------ Study material ------

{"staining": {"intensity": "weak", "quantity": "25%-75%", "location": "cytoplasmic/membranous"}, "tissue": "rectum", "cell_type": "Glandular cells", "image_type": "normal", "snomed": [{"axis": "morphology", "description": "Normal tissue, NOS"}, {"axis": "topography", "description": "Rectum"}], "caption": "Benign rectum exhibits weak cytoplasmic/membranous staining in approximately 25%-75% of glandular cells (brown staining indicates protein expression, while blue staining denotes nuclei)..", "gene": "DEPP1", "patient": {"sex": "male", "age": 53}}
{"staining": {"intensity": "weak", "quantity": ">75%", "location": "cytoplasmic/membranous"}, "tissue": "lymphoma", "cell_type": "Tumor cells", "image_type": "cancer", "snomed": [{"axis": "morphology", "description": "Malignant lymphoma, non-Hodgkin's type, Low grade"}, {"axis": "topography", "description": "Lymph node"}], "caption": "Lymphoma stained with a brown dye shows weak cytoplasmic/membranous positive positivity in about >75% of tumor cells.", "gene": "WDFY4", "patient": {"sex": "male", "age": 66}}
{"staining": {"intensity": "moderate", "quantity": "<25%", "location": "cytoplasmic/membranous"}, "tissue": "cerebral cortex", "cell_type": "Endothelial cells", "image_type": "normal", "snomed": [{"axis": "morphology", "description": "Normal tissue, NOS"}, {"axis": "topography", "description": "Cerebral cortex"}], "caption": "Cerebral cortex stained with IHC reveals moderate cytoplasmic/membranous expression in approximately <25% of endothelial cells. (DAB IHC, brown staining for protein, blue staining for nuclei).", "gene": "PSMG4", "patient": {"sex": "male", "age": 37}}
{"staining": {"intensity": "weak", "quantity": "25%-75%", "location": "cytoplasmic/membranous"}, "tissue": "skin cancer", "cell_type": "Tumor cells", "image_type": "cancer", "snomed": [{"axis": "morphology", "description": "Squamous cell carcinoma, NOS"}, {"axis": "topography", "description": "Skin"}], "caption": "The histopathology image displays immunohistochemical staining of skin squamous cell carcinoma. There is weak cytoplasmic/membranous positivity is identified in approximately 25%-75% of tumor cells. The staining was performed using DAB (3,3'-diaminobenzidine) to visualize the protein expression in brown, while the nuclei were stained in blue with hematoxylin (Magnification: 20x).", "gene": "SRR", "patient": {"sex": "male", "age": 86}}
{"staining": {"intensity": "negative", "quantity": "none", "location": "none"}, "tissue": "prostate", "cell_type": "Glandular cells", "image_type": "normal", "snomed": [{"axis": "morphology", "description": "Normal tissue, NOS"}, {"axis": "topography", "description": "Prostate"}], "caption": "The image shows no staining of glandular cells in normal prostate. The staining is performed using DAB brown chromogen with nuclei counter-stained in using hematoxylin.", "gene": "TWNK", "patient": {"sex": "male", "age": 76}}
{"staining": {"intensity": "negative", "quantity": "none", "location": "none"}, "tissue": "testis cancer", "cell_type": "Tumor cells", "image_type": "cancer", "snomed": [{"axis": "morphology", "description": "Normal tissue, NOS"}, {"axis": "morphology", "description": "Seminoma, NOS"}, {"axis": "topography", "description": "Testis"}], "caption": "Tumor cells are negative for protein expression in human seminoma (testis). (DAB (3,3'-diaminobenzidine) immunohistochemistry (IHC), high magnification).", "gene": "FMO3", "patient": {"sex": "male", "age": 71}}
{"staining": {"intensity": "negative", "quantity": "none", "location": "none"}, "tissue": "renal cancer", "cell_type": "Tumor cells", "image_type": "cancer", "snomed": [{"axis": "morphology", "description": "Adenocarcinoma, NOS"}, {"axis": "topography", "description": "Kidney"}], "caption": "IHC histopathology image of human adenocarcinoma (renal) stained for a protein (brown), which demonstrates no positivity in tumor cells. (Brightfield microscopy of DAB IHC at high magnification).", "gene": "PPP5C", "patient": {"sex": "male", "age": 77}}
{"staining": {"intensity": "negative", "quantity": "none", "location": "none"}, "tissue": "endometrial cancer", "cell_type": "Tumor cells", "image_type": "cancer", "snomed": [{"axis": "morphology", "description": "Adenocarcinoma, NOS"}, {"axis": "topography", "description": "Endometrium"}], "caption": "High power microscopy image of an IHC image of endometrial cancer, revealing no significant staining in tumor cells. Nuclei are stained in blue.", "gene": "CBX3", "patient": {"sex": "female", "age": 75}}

------

● Directions for this task
Reproduce the records above in their entirety, unchanged.

● Result of the task
{"staining": {"intensity": "weak", "quantity": "25%-75%", "location": "cytoplasmic/membranous"}, "tissue": "rectum", "cell_type": "Glandular cells", "image_type": "normal", "snomed": [{"axis": "morphology", "description": "Normal tissue, NOS"}, {"axis": "topography", "description": "Rectum"}], "caption": "Benign rectum exhibits weak cytoplasmic/membranous staining in approximately 25%-75% of glandular cells (brown staining indicates protein expression, while blue staining denotes nuclei)..", "gene": "DEPP1", "patient": {"sex": "male", "age": 53}}
{"staining": {"intensity": "weak", "quantity": ">75%", "location": "cytoplasmic/membranous"}, "tissue": "lymphoma", "cell_type": "Tumor cells", "image_type": "cancer", "snomed": [{"axis": "morphology", "description": "Malignant lymphoma, non-Hodgkin's type, Low grade"}, {"axis": "topography", "description": "Lymph node"}], "caption": "Lymphoma stained with a brown dye shows weak cytoplasmic/membranous positive positivity in about >75% of tumor cells.", "gene": "WDFY4", "patient": {"sex": "male", "age": 66}}
{"staining": {"intensity": "moderate", "quantity": "<25%", "location": "cytoplasmic/membranous"}, "tissue": "cerebral cortex", "cell_type": "Endothelial cells", "image_type": "normal", "snomed": [{"axis": "morphology", "description": "Normal tissue, NOS"}, {"axis": "topography", "description": "Cerebral cortex"}], "caption": "Cerebral cortex stained with IHC reveals moderate cytoplasmic/membranous expression in approximately <25% of endothelial cells. (DAB IHC, brown staining for protein, blue staining for nuclei).", "gene": "PSMG4", "patient": {"sex": "male", "age": 37}}
{"staining": {"intensity": "weak", "quantity": "25%-75%", "location": "cytoplasmic/membranous"}, "tissue": "skin cancer", "cell_type": "Tumor cells", "image_type": "cancer", "snomed": [{"axis": "morphology", "description": "Squamous cell carcinoma, NOS"}, {"axis": "topography", "description": "Skin"}], "caption": "The histopathology image displays immunohistochemical staining of skin squamous cell carcinoma. There is weak cytoplasmic/membranous positivity is identified in approximately 25%-75% of tumor cells. The staining was performed using DAB (3,3'-diaminobenzidine) to visualize the protein expression in brown, while the nuclei were stained in blue with hematoxylin (Magnification: 20x).", "gene": "SRR", "patient": {"sex": "male", "age": 86}}
{"staining": {"intensity": "negative", "quantity": "none", "location": "none"}, "tissue": "prostate", "cell_type": "Glandular cells", "image_type": "normal", "snomed": [{"axis": "morphology", "description": "Normal tissue, NOS"}, {"axis": "topography", "description": "Prostate"}], "caption": "The image shows no staining of glandular cells in normal prostate. The staining is performed using DAB brown chromogen with nuclei counter-stained in using hematoxylin.", "gene": "TWNK", "patient": {"sex": "male", "age": 76}}
{"staining": {"intensity": "negative", "quantity": "none", "location": "none"}, "tissue": "testis cancer", "cell_type": "Tumor cells", "image_type": "cancer", "snomed": [{"axis": "morphology", "description": "Normal tissue, NOS"}, {"axis": "morphology", "description": "Seminoma, NOS"}, {"axis": "topography", "description": "Testis"}], "caption": "Tumor cells are negative for protein expression in human seminoma (testis). (DAB (3,3'-diaminobenzidine) immunohistochemistry (IHC), high magnification).", "gene": "FMO3", "patient": {"sex": "male", "age": 71}}
{"staining": {"intensity": "negative", "quantity": "none", "location": "none"}, "tissue": "renal cancer", "cell_type": "Tumor cells", "image_type": "cancer", "snomed": [{"axis": "morphology", "description": "Adenocarcinoma, NOS"}, {"axis": "topography", "description": "Kidney"}], "caption": "IHC histopathology image of human adenocarcinoma (renal) stained for a protein (brown), which demonstrates no positivity in tumor cells. (Brightfield microscopy of DAB IHC at high magnification).", "gene": "PPP5C", "patient": {"sex": "male", "age": 77}}
{"staining": {"intensity": "negative", "quantity": "none", "location": "none"}, "tissue": "endometrial cancer", "cell_type": "Tumor cells", "image_type": "cancer", "snomed": [{"axis": "morphology", "description": "Adenocarcinoma, NOS"}, {"axis": "topography", "description": "Endometrium"}], "caption": "High power microscopy image of an IHC image of endometrial cancer, revealing no significant staining in tumor cells. Nuclei are stained in blue.", "gene": "CBX3", "patient": {"sex": "female", "age": 75}}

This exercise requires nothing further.